How do you think that normalisation of women’s pain fits in with everything else that you’ve learned about the way that society views vaginas?
The basic thread throughout the book is that the fact we know so little about our own vaginas and vulvas is completely wrapped up in the fact that we live in a society where cis-gender white men are the most powerful people, and that’s been the way for millennia.
That also links back to pain. There are so many different layers to why women’s pain is taken less seriously, including the actual science. We don’t have the scientific research on women’s pain that we do have on men’s pain. Usually the studies involve men and not women. But essentially, if you were to look at it in a broad sense, it’s because we live in a society where cis-gender white men are more powerful.

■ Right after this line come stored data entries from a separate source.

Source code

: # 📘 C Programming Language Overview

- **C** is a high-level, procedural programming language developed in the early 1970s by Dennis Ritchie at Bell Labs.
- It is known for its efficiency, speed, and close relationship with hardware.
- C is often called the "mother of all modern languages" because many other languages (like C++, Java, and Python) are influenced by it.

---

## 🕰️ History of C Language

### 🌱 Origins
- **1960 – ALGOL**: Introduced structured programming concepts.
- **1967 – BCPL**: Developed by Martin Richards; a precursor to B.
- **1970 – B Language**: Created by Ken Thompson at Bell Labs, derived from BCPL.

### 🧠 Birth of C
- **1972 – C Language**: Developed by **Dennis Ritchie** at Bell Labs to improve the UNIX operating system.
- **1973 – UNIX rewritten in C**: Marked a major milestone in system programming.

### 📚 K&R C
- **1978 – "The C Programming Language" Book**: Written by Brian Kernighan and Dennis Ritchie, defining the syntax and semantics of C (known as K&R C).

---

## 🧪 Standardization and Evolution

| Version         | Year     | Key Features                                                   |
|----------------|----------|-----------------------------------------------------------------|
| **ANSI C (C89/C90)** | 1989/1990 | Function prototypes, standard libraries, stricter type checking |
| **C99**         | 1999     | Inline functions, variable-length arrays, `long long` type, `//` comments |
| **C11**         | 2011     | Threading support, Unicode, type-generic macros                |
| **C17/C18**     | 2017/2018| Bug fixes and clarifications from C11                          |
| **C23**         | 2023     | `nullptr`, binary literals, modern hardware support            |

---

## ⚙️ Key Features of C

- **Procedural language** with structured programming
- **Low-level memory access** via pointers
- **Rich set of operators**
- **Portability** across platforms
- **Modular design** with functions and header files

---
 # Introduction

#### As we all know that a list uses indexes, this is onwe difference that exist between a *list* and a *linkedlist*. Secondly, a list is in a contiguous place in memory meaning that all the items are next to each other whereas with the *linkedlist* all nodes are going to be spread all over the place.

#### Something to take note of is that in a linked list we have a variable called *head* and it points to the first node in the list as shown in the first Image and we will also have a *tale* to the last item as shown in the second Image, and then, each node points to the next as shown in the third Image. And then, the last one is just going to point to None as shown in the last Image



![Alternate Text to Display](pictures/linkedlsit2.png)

And so we act like their experience is the universal experience. That has a huge impact.
Finally, who do you hope will read the book, and what do you hope they take away from it?
When I was writing I was thinking of young women, aged 16 to 25. That was the age group I was thinking of and actually, when it came out and when I spoke to people, I would say that probably the bulk of the readers are young women. But they’ve also been men, older women, and people with kids – particularly people who’ve got kids, who want their daughter or son to grow up knowing all this information. It’s actually been useful to more people than I expected.
In terms of what I hope people take away, I think there’s a sense that in reading about something it allows you to process your own stories. I hope it does something slightly different for everybody, and that people find what’s useful for them; that it allows them to understand and contextualise their own experiences.